Profiles 與 optimizes TensorRT-LLM host/CPU overhead 使用 line_profiler (搭配 nsys support planned)。
協助處理 PERF Nsight Compute Analysis 相關工作,並依原始 Skill 說明完成設定與執行。
>- Nsight Systems (nsys) CLI 用於 system-level timeline profiling。
協助處理 PERF Optimization 相關工作,並依原始 Skill 說明完成設定與執行。
協助處理 PERF Torch CUDA Graphs 相關工作,並依原始 Skill 說明完成設定與執行。
>- Identify 與 eliminate host-device synchronizations in PyTorch code。
> Code instrumentation 用於 timing workloads。
> 最佳實務 用於 contributing code to TensorRT-LLM。
> Systematic approach to exploring the TensorRT-LLM codebase before implementing new features 或 optimizations。
協助處理 Trtllm Flashinfer Upgrade 相關工作,並依原始 Skill 說明完成設定與執行。
>- Review, design, 與 refactor TensorRT-LLM PyTorch MoE code 用於 architecture fit, clean code, maintainability, 與 testability。
產生 a source-backed starting `trtllm-serve --config` YAML 用於 basic aggregate single-node PyTorch serving, aligned 搭配 checked-in TensorRT-LLM configs 與 部署 docs。
協助處理 Adding Cutile Kernel 相關工作,並依原始 Skill 說明完成設定與執行。
協助處理 Converting Cutile TO Julia 設計 相關工作,並依原始 Skill 說明完成設定與執行。
協助處理 Converting Cutile TO Triton 相關工作,並依原始 Skill 說明完成設定與執行。

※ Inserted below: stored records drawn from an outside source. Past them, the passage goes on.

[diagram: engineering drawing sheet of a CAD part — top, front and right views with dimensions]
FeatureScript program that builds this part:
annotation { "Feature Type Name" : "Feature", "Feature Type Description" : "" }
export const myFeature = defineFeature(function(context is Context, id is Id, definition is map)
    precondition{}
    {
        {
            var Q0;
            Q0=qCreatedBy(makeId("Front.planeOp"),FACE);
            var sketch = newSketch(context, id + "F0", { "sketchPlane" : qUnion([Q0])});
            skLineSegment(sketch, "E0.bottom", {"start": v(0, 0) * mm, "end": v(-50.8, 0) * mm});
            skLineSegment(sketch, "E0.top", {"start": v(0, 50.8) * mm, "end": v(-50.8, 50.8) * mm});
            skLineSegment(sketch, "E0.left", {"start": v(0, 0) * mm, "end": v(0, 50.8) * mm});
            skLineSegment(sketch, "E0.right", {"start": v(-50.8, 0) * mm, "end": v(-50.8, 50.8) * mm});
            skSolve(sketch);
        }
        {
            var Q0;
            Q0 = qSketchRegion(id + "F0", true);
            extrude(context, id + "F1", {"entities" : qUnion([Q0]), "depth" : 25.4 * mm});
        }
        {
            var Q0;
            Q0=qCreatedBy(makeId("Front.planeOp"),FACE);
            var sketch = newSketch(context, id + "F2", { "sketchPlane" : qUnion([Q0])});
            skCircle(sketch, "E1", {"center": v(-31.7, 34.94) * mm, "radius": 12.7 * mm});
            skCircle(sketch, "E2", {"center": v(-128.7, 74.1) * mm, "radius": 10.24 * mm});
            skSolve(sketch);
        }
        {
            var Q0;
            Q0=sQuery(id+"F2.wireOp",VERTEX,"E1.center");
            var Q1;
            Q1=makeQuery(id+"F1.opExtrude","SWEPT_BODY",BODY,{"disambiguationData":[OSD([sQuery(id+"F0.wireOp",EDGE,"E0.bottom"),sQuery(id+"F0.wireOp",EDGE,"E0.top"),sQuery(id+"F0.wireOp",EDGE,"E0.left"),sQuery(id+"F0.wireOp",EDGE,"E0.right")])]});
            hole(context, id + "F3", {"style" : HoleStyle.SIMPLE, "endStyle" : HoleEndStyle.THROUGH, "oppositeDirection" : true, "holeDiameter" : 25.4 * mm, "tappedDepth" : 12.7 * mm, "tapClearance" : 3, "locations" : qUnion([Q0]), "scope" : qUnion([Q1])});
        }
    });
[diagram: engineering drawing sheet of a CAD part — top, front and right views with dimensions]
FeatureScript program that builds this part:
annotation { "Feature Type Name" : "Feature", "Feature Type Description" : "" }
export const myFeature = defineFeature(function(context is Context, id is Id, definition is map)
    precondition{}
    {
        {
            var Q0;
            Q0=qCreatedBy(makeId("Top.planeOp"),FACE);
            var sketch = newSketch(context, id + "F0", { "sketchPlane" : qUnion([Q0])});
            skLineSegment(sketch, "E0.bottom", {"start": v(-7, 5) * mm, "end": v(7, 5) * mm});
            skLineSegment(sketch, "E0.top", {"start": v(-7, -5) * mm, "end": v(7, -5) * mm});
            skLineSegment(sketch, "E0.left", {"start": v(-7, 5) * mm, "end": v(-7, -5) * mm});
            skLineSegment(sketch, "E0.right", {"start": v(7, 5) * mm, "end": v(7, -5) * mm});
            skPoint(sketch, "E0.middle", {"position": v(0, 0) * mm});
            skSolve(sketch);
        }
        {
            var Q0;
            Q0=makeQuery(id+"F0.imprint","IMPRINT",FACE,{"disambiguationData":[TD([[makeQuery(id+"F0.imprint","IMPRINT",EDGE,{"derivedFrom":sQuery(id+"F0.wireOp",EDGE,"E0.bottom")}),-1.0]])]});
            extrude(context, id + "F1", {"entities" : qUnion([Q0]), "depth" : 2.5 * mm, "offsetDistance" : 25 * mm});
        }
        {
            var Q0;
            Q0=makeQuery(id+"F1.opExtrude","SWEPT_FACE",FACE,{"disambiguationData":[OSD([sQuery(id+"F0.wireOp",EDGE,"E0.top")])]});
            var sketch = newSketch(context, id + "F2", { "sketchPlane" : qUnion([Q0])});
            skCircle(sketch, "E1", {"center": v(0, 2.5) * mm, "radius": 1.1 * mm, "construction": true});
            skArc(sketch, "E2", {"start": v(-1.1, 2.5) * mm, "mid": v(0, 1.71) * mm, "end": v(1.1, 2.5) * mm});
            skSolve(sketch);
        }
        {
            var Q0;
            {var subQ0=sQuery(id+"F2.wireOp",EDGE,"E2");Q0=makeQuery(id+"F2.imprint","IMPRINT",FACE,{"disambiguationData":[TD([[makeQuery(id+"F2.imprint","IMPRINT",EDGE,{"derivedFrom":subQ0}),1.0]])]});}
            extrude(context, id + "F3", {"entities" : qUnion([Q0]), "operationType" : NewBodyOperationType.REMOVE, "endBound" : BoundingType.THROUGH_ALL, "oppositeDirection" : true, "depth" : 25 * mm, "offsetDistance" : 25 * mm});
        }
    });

Use when adding, modifying, optimizing, 或 debugging CuTile autotuning code。
協助處理 Cutile Python 相關工作,並依原始 Skill 說明完成設定與執行。
Iteratively optimize cuTile kernel performance through systematic profiling, bottleneck analysis, IR comparison, 與 targeted tuning。
Integrate TileGym kernels into Hugging Face `transformers` models by replacing the library's submodule(s) 與 certain class(es)' implementations, 與 patching certain class(es)' in..。
Manage 與 monitor VSS alerts after the alerts profile is deployed。
Deploy, debug, 或 tear down any VSS profile 使用 a compose-centric 工作流 — config (dry-run) 搭配 env overrides, review resolved compose, then compose up。
Produce video analysis reports by discovering the deployed VSS agent, querying POST /generate 用於 a timestamped captioned summary of the clip, then formatting the agent reply as th..。
> Use this skill when working 搭配 the RTVI VLM 或 RT-VLM microservice API on VSS 3.1。
Query video analytics data 與 metrics from Elastic search via the VA-MCP server (port 9901)。
Search video archives 使用 natural language — find events, objects, actions, 與 people across recorded video 使用 fusion search (Cosmos Embed1 semantic search + CV attribute sea..。
Summarize a video by calling the VLM NIM 或 the Long Video Summarization (LVS) microservice directly。
協助處理 Video Understanding 設計 相關工作,並依原始 Skill 說明完成設定與執行。
Query VIOS REST APIs: sensor list, recording timelines, video clip extraction, snapshot capture, add/delete sensors 與 streams。
產生 video summary reports 使用 the VSS video_search_frag extension 搭配 Long Video Summarization (LVS), Enterprise RAG knowledge retrieval, 與 human-in-the-loop parameter co..。